• DIRECTIONS: Output exactly the lines that run from the start of the records to the line with "Mike Marqués, que", counting both ends, and skip the pictures.

• PROVIDED RECORDS:

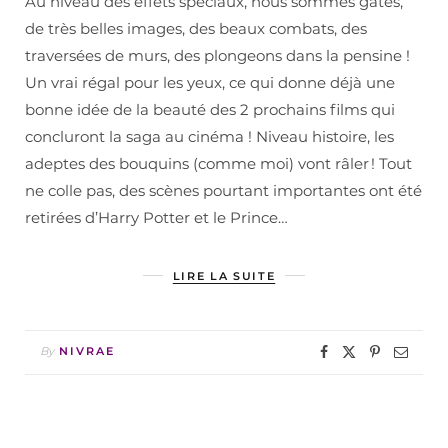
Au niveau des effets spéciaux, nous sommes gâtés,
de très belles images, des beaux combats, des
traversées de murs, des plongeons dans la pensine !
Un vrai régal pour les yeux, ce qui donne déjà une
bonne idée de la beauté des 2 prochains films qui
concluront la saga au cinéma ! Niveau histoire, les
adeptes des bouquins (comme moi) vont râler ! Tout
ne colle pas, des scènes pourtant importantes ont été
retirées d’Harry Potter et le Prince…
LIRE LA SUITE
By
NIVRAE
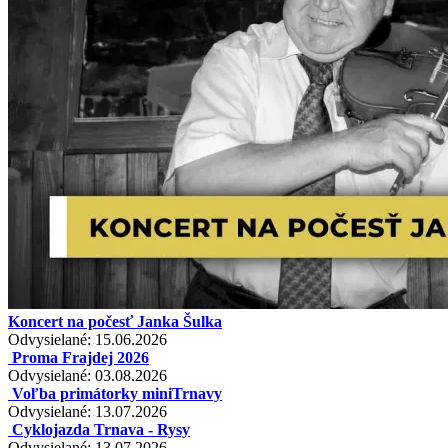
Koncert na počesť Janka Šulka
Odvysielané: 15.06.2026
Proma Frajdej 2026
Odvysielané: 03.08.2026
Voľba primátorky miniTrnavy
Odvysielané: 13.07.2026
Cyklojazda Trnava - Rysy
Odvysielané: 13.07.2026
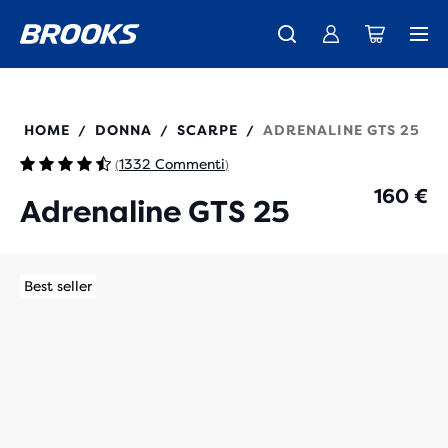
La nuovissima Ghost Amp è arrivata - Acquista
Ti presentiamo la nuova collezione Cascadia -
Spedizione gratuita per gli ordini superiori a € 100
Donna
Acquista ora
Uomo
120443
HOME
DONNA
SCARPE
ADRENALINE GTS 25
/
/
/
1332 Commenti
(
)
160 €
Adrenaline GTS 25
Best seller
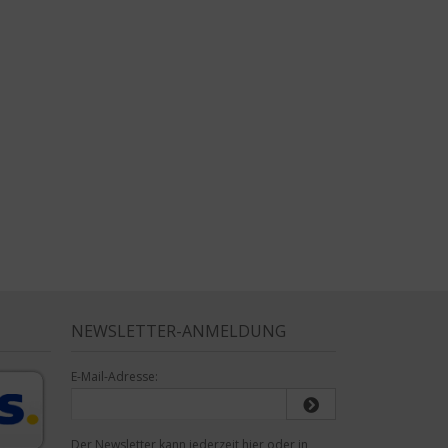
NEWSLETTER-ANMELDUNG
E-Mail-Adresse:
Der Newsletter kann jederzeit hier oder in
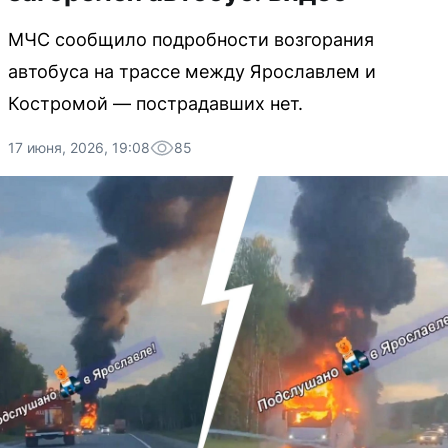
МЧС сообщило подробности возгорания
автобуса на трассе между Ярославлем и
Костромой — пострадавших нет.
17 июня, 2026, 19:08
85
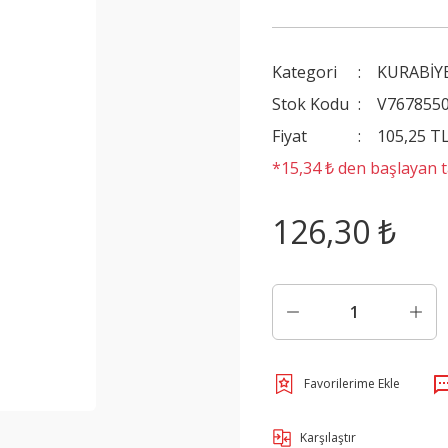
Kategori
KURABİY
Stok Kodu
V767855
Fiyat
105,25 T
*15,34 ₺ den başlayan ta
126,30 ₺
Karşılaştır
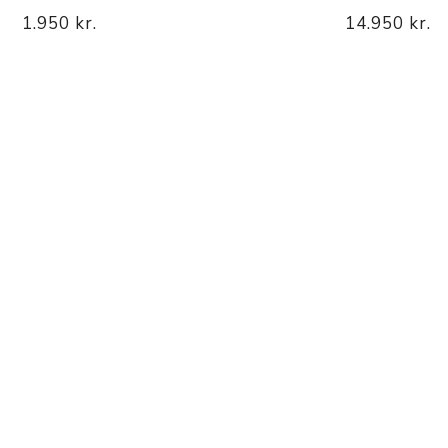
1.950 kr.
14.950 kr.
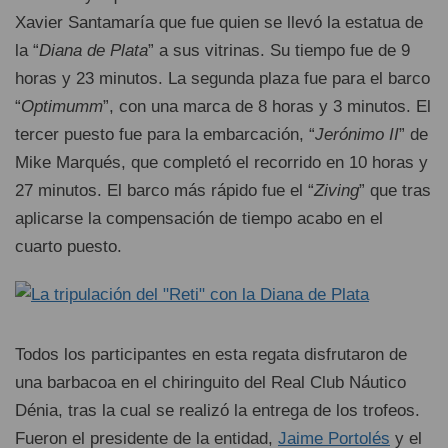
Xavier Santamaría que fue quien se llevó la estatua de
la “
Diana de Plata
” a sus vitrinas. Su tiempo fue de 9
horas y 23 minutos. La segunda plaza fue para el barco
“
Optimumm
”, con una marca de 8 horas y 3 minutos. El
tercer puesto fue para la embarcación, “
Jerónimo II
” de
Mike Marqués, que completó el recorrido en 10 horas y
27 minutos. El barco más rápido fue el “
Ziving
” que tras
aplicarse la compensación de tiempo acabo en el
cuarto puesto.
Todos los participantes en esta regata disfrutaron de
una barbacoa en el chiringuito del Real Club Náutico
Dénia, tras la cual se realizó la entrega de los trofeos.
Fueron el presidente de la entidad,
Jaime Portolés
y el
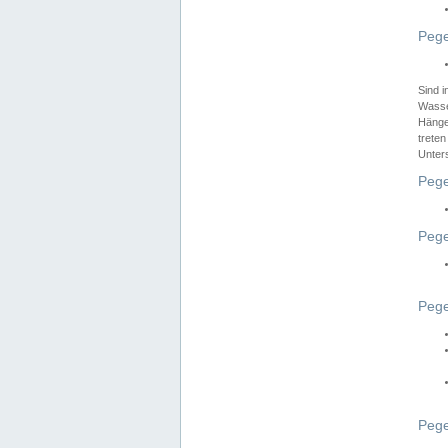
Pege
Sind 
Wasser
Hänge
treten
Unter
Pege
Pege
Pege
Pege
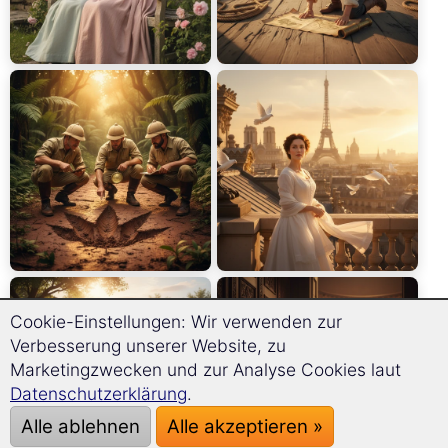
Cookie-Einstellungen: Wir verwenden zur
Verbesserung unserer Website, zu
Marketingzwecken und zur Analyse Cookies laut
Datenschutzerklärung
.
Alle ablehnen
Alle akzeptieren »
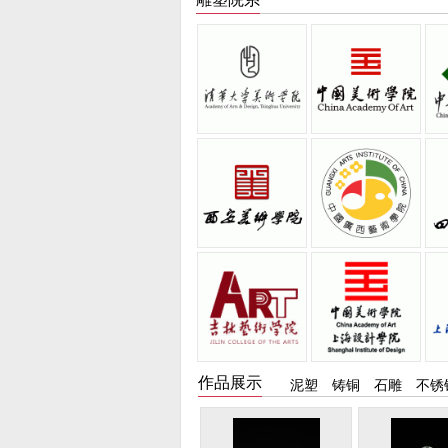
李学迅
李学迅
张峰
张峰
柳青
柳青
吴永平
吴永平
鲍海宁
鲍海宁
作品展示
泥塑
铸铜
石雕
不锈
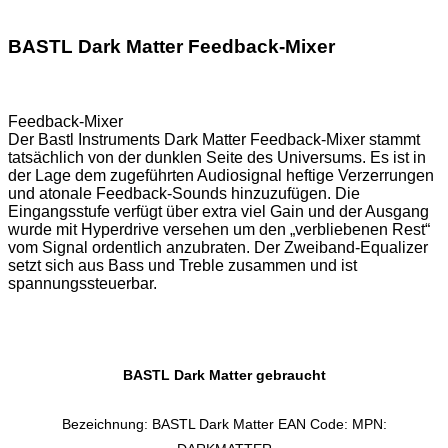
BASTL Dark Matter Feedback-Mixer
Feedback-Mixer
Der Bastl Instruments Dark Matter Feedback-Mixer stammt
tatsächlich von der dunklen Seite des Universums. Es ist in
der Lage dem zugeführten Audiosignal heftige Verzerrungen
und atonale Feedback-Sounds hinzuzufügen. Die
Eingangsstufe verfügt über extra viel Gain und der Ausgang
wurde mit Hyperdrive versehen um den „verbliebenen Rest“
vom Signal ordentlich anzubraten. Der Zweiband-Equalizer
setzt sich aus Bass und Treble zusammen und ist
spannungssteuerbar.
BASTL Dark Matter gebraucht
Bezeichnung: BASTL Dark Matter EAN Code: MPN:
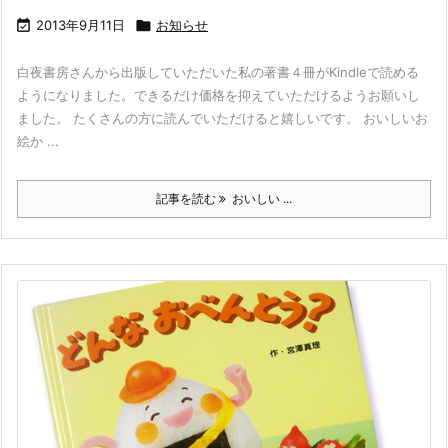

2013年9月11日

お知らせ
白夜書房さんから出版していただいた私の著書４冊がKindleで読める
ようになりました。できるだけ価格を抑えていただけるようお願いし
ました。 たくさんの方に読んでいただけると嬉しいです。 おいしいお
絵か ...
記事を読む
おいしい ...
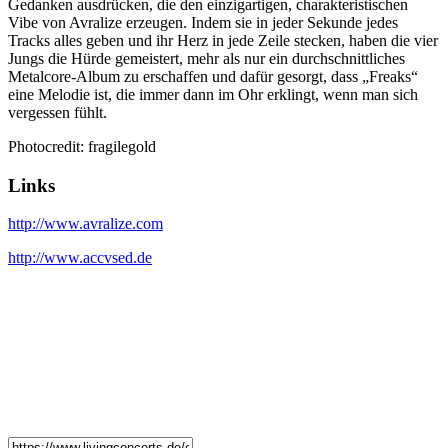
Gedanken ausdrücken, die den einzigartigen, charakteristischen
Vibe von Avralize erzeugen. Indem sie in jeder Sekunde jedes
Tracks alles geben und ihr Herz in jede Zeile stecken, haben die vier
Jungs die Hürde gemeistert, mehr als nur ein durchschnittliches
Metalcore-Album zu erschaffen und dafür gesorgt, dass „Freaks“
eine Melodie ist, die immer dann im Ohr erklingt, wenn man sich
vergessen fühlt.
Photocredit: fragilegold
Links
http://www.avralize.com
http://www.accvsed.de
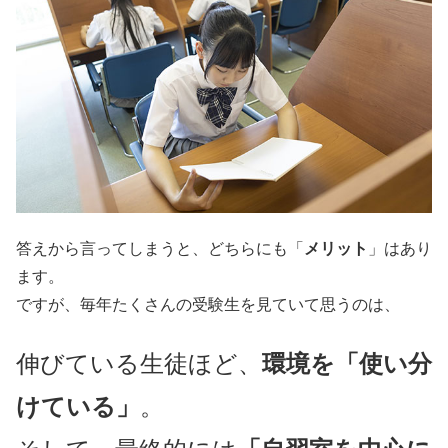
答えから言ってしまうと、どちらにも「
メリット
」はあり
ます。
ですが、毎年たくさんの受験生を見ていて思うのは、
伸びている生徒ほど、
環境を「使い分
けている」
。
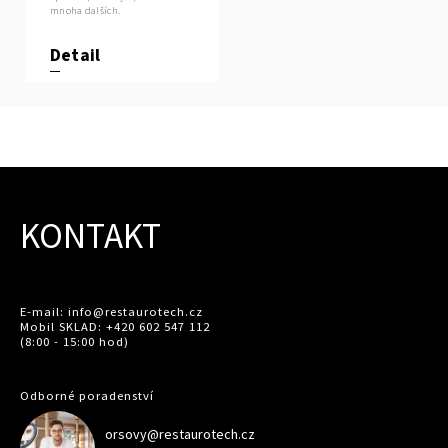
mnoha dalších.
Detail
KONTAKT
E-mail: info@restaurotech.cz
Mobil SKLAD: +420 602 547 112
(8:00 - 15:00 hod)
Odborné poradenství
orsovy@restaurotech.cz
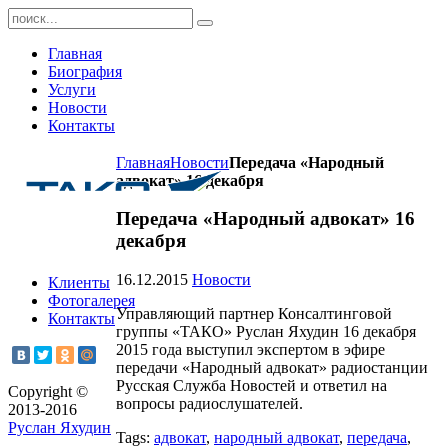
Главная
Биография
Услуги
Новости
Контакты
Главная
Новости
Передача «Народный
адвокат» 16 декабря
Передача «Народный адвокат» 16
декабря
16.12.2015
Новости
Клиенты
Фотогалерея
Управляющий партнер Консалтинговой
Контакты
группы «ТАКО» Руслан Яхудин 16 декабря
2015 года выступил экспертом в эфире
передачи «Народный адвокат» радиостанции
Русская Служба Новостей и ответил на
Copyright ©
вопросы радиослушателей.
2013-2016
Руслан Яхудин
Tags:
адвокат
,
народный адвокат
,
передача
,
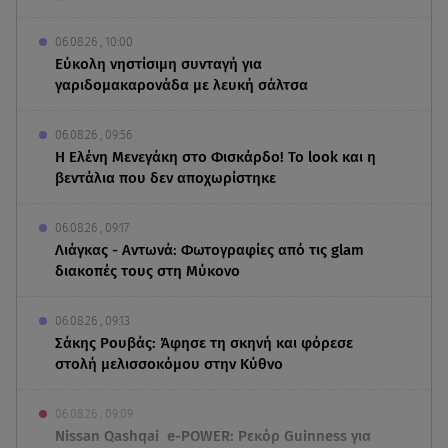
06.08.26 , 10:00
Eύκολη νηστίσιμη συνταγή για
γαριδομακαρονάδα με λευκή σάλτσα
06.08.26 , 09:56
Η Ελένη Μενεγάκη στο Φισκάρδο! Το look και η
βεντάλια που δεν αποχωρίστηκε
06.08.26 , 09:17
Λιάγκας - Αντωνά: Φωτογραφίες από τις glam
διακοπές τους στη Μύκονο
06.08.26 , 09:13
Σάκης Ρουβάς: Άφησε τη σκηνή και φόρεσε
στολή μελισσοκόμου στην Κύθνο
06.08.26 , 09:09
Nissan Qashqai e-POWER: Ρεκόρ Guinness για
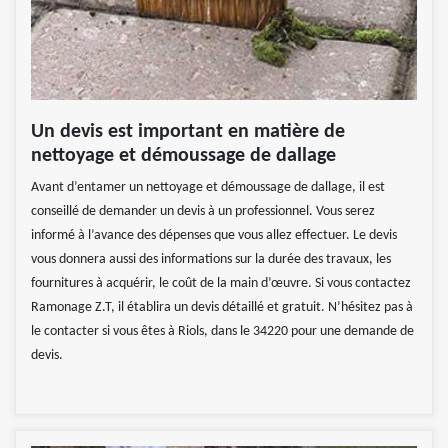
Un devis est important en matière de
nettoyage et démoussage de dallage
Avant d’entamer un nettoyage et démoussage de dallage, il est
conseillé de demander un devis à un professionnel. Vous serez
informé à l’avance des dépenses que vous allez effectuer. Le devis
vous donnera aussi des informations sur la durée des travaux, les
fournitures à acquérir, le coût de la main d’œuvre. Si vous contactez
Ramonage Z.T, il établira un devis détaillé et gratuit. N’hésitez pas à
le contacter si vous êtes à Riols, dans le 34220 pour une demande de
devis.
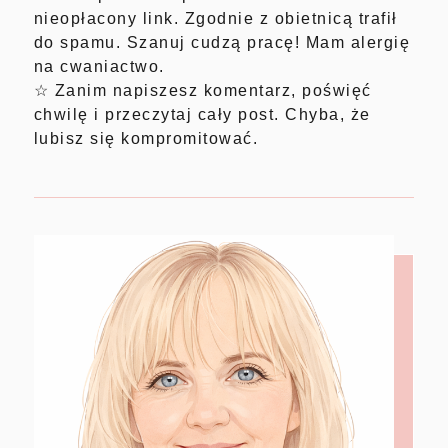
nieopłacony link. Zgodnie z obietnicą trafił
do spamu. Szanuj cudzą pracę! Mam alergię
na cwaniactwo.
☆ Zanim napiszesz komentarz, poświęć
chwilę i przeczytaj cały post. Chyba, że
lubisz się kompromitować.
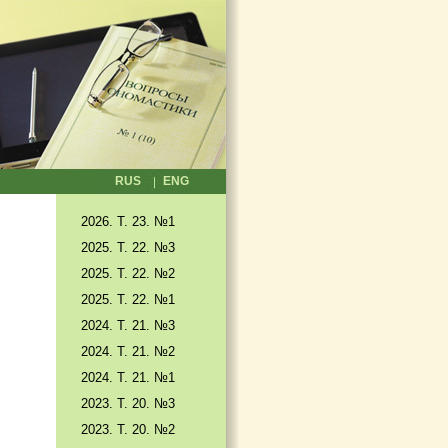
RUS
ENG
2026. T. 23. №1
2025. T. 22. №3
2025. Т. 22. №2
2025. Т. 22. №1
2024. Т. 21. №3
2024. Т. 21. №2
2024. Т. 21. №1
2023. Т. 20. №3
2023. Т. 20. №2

• RESULT OF THE TASK:
Au niveau des effets spéciaux, nous sommes gâtés,
de très belles images, des beaux combats, des
traversées de murs, des plongeons dans la pensine !
Un vrai régal pour les yeux, ce qui donne déjà une
bonne idée de la beauté des 2 prochains films qui
concluront la saga au cinéma ! Niveau histoire, les
adeptes des bouquins (comme moi) vont râler ! Tout
ne colle pas, des scènes pourtant importantes ont été
retirées d’Harry Potter et le Prince…
LIRE LA SUITE
By
NIVRAE
Koncert na počesť Janka Šulka
Odvysielané: 15.06.2026
Proma Frajdej 2026
Odvysielané: 03.08.2026
Voľba primátorky miniTrnavy
Odvysielané: 13.07.2026
Cyklojazda Trnava - Rysy
Odvysielané: 13.07.2026
La nuovissima Ghost Amp è arrivata - Acquista
Ti presentiamo la nuova collezione Cascadia -
Spedizione gratuita per gli ordini superiori a € 100
Donna
Acquista ora
Uomo
120443
HOME
DONNA
SCARPE
ADRENALINE GTS 25
/
/
/
1332 Commenti
(
)
160 €
Adrenaline GTS 25
Best seller
NEWSLETTER-ANMELDUNG
E-Mail-Adresse:
Der Newsletter kann jederzeit hier oder in
МЧС сообщило подробности возгорания
автобуса на трассе между Ярославлем и
Костромой — пострадавших нет.
17 июня, 2026, 19:08
85
Kategori
KURABİY
Stok Kodu
V767855
Fiyat
105,25 T
*15,34 ₺ den başlayan ta
126,30 ₺
Karşılaştır
1.950 kr.
14.950 kr.
Xavier Santamaría que fue quien se llevó la estatua de
la “
Diana de Plata
” a sus vitrinas. Su tiempo fue de 9
horas y 23 minutos. La segunda plaza fue para el barco
“
Optimumm
”, con una marca de 8 horas y 3 minutos. El
tercer puesto fue para la embarcación, “
Jerónimo II
” de
Mike Marqués, que completó el recorrido en 10 horas y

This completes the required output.